Over time, the legal market matured and the business landscape changed. The pattern has repeated itself in every legal state; normalization occurs as the novelty of legal cannabis wears off. Margins begin to drop as competition heats up and the market becomes saturated. Sales may not necessarily flatten, but the upward trajectory loses the steep incline it once had. Market leaders begin to emerge, while others stall, are acquired or go out of business. Three years ago, the signs of these market shifts were unavoidable, and we made the decision to change tactics to ensure Lightshade’s continued growth and success.

Research shows us that the traditional cannabis consumer demographic (largely those that had been cannabis consumers before legalization) are motivated primarily by price. Brand loyalty is less important, and they simply go to whichever dispensary has the lowest price or biggest discount. If we continued on our original path, it would be a race to the bottom. To remove ourselves from this battle, we decided the best path forward would be to shift our marketing strategy by expanding our targeting to include two of the fastest growing demographics: women ages 35 to 55 and senior citizens. They were both willing to pay more for products under the right circumstances and were much more interested in brand loyalty than our traditional demographics.

But how were we going to do it?

We started by revamping our branding and much of our marketing messaging to bring a new focus on cannabis education. Educating the consumer has always been important to us, but it was essential with these emerging demographics. We also launched our Corporate Social Responsibility program to connect on a deeper level with our community and give back.

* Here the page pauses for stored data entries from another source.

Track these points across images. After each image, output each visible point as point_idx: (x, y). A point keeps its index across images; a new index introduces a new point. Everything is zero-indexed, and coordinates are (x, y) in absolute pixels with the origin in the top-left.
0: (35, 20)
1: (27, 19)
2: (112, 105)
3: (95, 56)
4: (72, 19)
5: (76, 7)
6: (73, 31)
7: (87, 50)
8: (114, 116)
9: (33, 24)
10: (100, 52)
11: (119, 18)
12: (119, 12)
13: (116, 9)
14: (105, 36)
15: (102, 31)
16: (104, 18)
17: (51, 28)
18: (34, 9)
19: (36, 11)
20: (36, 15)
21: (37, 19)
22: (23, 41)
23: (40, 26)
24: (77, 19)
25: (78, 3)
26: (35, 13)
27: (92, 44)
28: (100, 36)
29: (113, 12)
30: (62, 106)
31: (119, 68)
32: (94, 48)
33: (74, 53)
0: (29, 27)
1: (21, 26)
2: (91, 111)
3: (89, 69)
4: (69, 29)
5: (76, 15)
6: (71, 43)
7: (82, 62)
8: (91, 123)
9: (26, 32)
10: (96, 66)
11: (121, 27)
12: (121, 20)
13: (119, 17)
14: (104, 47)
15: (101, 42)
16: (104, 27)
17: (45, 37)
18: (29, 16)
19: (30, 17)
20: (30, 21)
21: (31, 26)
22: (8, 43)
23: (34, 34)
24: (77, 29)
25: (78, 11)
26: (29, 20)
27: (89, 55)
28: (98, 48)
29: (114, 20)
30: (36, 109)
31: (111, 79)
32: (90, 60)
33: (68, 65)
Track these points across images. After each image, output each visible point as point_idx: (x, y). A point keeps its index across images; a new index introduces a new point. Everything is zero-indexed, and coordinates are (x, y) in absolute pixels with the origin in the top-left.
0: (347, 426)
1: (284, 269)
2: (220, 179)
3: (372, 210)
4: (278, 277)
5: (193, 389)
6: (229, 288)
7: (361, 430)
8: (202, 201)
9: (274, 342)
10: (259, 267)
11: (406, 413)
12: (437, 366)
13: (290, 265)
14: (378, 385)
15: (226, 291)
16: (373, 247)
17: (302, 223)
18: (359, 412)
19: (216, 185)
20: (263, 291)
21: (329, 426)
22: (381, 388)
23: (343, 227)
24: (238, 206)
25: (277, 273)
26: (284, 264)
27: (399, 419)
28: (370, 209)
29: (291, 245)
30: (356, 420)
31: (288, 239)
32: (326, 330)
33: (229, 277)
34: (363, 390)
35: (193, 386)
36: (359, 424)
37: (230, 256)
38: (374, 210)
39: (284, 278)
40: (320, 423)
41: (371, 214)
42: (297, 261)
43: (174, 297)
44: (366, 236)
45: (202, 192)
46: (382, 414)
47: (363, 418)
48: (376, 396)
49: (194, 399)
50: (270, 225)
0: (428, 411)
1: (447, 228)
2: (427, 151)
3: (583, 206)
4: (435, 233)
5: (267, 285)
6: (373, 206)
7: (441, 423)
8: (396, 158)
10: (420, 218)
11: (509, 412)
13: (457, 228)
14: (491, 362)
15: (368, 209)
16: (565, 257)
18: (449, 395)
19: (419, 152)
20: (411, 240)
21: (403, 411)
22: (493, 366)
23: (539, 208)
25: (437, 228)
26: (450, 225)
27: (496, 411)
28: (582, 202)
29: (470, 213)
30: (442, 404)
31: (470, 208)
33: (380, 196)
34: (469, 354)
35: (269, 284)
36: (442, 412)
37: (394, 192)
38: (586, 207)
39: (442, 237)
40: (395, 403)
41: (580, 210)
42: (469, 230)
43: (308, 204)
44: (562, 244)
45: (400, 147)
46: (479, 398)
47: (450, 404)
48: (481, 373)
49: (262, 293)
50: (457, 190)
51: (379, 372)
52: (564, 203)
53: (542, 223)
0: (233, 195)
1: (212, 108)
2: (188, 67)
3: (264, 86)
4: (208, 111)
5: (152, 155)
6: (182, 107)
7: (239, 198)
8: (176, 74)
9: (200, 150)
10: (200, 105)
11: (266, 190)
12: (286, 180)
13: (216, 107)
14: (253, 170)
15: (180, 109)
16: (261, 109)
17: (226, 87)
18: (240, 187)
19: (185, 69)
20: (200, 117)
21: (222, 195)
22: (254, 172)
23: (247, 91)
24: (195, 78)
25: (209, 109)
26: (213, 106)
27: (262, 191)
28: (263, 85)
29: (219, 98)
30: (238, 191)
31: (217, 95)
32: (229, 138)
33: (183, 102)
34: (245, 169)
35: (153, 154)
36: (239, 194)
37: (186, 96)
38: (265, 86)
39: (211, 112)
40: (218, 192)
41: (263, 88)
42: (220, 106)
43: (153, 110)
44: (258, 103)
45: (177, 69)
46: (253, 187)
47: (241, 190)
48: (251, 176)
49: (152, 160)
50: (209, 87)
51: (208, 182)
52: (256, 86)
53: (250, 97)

We improved our customer experience by establishing additional training and product education programs for budtenders. We renovated our stores to be brighter, more comfortable and more inviting.

We shifted some of our advertising budget from cannabis-specific publications to those that aligned with healthy and active lifestyles. Much of our advertising was tailored to these potential new customers, and we put that messaging in the places where they were most likely to see and engage with it. But we didn’t want this strategy to alienate our existing customer base, so we have worked closely with our vendors to continue to offer some of the highest quality products for the best prices.

There is a common thread that emerged among all the market leaders in Colorado: They have invested heavily in high-quality marketing.

Whether you’re at the launch stage of your business or already operating in a mature market, it’s never too late to develop or refresh a marketing plan.